Your assignment: Print every record exactly, but leave out the pictures.

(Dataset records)
>>>>

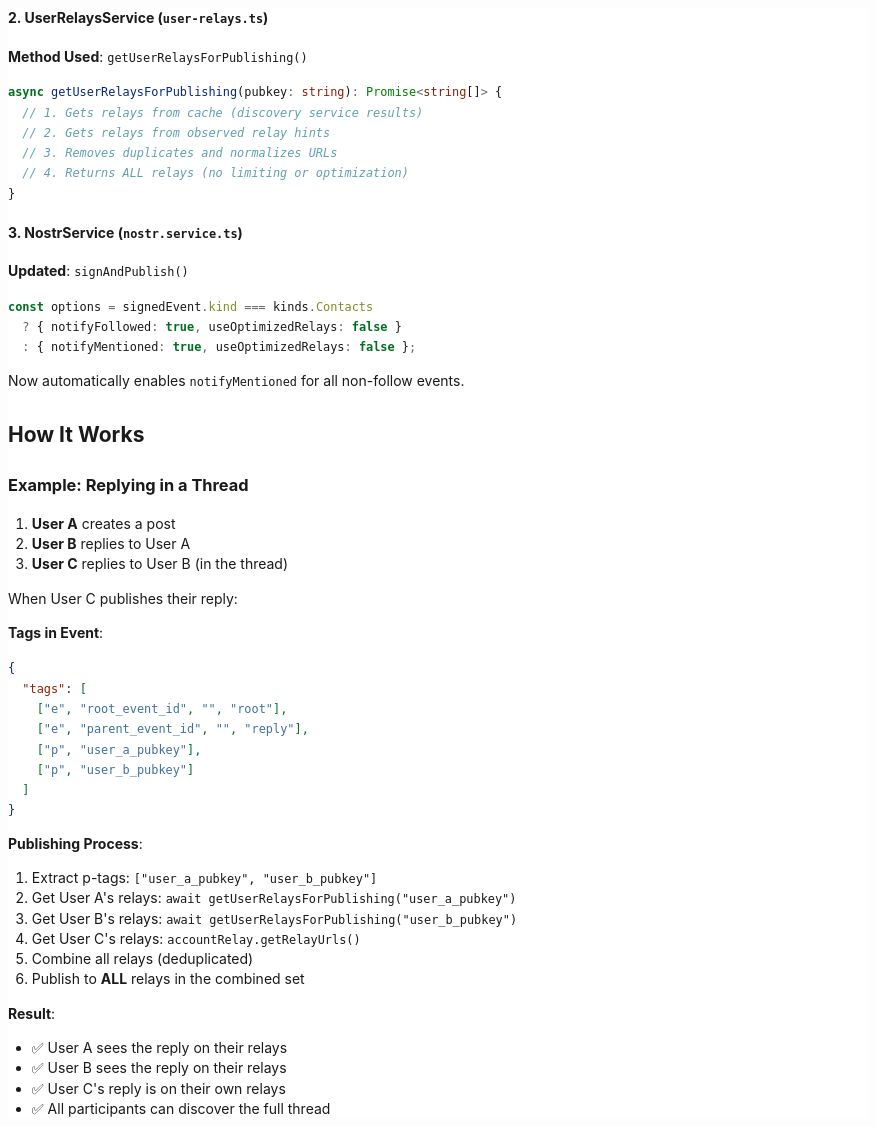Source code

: #### 2. UserRelaysService (`user-relays.ts`)

**Method Used**: `getUserRelaysForPublishing()`
```typescript
async getUserRelaysForPublishing(pubkey: string): Promise<string[]> {
  // 1. Gets relays from cache (discovery service results)
  // 2. Gets relays from observed relay hints
  // 3. Removes duplicates and normalizes URLs
  // 4. Returns ALL relays (no limiting or optimization)
}
```

#### 3. NostrService (`nostr.service.ts`)

**Updated**: `signAndPublish()`
```typescript
const options = signedEvent.kind === kinds.Contacts
  ? { notifyFollowed: true, useOptimizedRelays: false }
  : { notifyMentioned: true, useOptimizedRelays: false };
```

Now automatically enables `notifyMentioned` for all non-follow events.

## How It Works

### Example: Replying in a Thread

1. **User A** creates a post
2. **User B** replies to User A
3. **User C** replies to User B (in the thread)

When User C publishes their reply:

**Tags in Event**:
```json
{
  "tags": [
    ["e", "root_event_id", "", "root"],
    ["e", "parent_event_id", "", "reply"],
    ["p", "user_a_pubkey"],
    ["p", "user_b_pubkey"]
  ]
}
```

**Publishing Process**:
1. Extract p-tags: `["user_a_pubkey", "user_b_pubkey"]`
2. Get User A's relays: `await getUserRelaysForPublishing("user_a_pubkey")`
3. Get User B's relays: `await getUserRelaysForPublishing("user_b_pubkey")`
4. Get User C's relays: `accountRelay.getRelayUrls()`
5. Combine all relays (deduplicated)
6. Publish to **ALL** relays in the combined set

**Result**:
- ✅ User A sees the reply on their relays
- ✅ User B sees the reply on their relays
- ✅ User C's reply is on their own relays
- ✅ All participants can discover the full thread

<<<<

Answer space:
Source code

: #### 2. UserRelaysService (`user-relays.ts`)

**Method Used**: `getUserRelaysForPublishing()`
```typescript
async getUserRelaysForPublishing(pubkey: string): Promise<string[]> {
  // 1. Gets relays from cache (discovery service results)
  // 2. Gets relays from observed relay hints
  // 3. Removes duplicates and normalizes URLs
  // 4. Returns ALL relays (no limiting or optimization)
}
```

#### 3. NostrService (`nostr.service.ts`)

**Updated**: `signAndPublish()`
```typescript
const options = signedEvent.kind === kinds.Contacts
  ? { notifyFollowed: true, useOptimizedRelays: false }
  : { notifyMentioned: true, useOptimizedRelays: false };
```

Now automatically enables `notifyMentioned` for all non-follow events.

## How It Works

### Example: Replying in a Thread

1. **User A** creates a post
2. **User B** replies to User A
3. **User C** replies to User B (in the thread)

When User C publishes their reply:

**Tags in Event**:
```json
{
  "tags": [
    ["e", "root_event_id", "", "root"],
    ["e", "parent_event_id", "", "reply"],
    ["p", "user_a_pubkey"],
    ["p", "user_b_pubkey"]
  ]
}
```

**Publishing Process**:
1. Extract p-tags: `["user_a_pubkey", "user_b_pubkey"]`
2. Get User A's relays: `await getUserRelaysForPublishing("user_a_pubkey")`
3. Get User B's relays: `await getUserRelaysForPublishing("user_b_pubkey")`
4. Get User C's relays: `accountRelay.getRelayUrls()`
5. Combine all relays (deduplicated)
6. Publish to **ALL** relays in the combined set

**Result**:
- ✅ User A sees the reply on their relays
- ✅ User B sees the reply on their relays
- ✅ User C's reply is on their own relays
- ✅ All participants can discover the full thread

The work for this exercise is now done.